## EXERCISE INSTRUCTIONS
Take the entries below and print only the lines from the one with "550 146 162.81" through the one with "the optical axis.", exactly as they stand, both ends included.

## DATA FOR ANALYSIS
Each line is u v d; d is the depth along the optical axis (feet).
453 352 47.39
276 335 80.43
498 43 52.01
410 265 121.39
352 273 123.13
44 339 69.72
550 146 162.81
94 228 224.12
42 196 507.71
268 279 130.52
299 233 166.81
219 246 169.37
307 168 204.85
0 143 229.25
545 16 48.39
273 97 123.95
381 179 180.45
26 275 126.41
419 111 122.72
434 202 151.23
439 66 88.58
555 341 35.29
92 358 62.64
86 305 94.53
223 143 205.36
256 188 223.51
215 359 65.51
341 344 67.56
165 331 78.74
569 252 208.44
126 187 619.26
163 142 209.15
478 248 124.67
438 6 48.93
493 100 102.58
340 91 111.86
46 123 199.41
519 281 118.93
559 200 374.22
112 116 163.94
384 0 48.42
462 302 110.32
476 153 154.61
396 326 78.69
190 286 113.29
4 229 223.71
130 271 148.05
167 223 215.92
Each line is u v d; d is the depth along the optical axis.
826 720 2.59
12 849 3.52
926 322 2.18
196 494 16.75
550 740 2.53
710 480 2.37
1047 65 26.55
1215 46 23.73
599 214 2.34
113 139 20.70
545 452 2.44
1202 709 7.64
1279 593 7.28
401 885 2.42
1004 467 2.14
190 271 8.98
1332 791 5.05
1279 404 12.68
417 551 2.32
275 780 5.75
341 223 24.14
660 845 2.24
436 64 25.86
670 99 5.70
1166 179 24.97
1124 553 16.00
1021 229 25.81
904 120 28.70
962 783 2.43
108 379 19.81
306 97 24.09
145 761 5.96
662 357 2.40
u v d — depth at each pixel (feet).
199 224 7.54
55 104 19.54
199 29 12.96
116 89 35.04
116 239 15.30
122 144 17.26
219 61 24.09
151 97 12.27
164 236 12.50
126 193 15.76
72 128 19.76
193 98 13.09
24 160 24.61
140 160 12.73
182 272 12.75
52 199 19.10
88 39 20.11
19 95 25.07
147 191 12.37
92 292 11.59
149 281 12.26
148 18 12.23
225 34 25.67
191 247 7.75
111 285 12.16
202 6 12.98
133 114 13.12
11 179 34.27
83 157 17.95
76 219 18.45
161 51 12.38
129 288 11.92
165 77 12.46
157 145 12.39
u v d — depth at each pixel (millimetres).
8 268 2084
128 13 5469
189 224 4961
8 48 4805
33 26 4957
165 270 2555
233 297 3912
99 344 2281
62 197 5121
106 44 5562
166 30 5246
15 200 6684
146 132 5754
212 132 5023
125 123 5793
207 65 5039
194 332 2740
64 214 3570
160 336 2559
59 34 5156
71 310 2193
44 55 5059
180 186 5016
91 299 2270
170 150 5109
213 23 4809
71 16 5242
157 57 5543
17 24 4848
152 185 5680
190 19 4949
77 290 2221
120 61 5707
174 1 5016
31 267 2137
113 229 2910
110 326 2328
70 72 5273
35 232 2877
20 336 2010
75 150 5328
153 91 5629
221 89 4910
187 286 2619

## WRITTEN RESPONSE
550 146 162.81
94 228 224.12
42 196 507.71
268 279 130.52
299 233 166.81
219 246 169.37
307 168 204.85
0 143 229.25
545 16 48.39
273 97 123.95
381 179 180.45
26 275 126.41
419 111 122.72
434 202 151.23
439 66 88.58
555 341 35.29
92 358 62.64
86 305 94.53
223 143 205.36
256 188 223.51
215 359 65.51
341 344 67.56
165 331 78.74
569 252 208.44
126 187 619.26
163 142 209.15
478 248 124.67
438 6 48.93
493 100 102.58
340 91 111.86
46 123 199.41
519 281 118.93
559 200 374.22
112 116 163.94
384 0 48.42
462 302 110.32
476 153 154.61
396 326 78.69
190 286 113.29
4 229 223.71
130 271 148.05
167 223 215.92
Each line is u v d; d is the depth along the optical axis.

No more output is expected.